2.      Inexperience in disclosure. The problem of inexperience characterizes most young providers.
a.       Dr. Kokemoor did not have much experience with aneurysm surgery, a type of surgery so dangerous that experience mattered a great deal.
b.      Experience is embedded in the more general disclosures a doctor makes about the inherent risk of a procedure.
                                                                                                                                       i.      As one commentator writes, “when a physician quotes the intrinsic risk of a procedure to a patient, in most instances he or she cites the risk level in numerical or general terms from generic literature rather than from his or her own performance risk level
                                                                                                                                     ii.      The actual risk of bowel injury may indeed be much higher in the hands of the said practitioner's who has had little unsupervised experience with operation as compared to the risk in the hands of a more experienced surgeon.

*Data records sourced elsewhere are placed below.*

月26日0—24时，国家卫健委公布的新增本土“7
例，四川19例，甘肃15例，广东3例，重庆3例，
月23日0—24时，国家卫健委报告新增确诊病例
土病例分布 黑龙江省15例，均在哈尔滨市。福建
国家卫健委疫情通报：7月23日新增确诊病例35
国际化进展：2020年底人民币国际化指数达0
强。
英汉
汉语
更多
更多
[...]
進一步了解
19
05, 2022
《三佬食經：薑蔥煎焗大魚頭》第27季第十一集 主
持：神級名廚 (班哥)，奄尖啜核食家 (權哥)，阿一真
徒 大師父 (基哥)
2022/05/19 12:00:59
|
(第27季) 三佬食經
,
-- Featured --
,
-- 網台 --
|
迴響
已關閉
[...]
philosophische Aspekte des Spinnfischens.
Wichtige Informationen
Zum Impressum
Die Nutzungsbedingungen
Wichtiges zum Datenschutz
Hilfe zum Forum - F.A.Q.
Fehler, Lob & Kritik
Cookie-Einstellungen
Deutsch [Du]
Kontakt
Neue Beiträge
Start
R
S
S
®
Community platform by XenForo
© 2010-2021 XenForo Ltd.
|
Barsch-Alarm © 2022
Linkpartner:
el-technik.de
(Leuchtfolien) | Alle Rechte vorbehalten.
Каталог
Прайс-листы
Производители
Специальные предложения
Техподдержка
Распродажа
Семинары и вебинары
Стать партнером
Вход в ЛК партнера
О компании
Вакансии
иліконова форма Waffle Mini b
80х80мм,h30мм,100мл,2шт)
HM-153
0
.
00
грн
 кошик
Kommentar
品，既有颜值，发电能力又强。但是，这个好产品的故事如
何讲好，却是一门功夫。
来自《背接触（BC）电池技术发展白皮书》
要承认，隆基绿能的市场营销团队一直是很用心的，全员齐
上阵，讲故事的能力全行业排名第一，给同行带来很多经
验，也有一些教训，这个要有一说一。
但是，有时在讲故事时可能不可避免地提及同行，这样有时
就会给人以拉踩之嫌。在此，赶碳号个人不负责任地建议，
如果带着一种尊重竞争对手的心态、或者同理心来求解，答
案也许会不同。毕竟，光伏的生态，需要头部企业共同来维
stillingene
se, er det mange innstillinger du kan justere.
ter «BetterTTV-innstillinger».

c.       In Kokemoor, accurate physician–specific information was material because it was evidence of the proposed treatment’s greater risk.
d.      The issue of how to instruct a jury on “material risk” in informed consent cases is a pivotal issue.
e.       Kokemoor stands for the proposition that a surgeon's experience or lack thereof may be material to a patient's decision about whether to proceed with the particular doctor, not with medical procedure itself.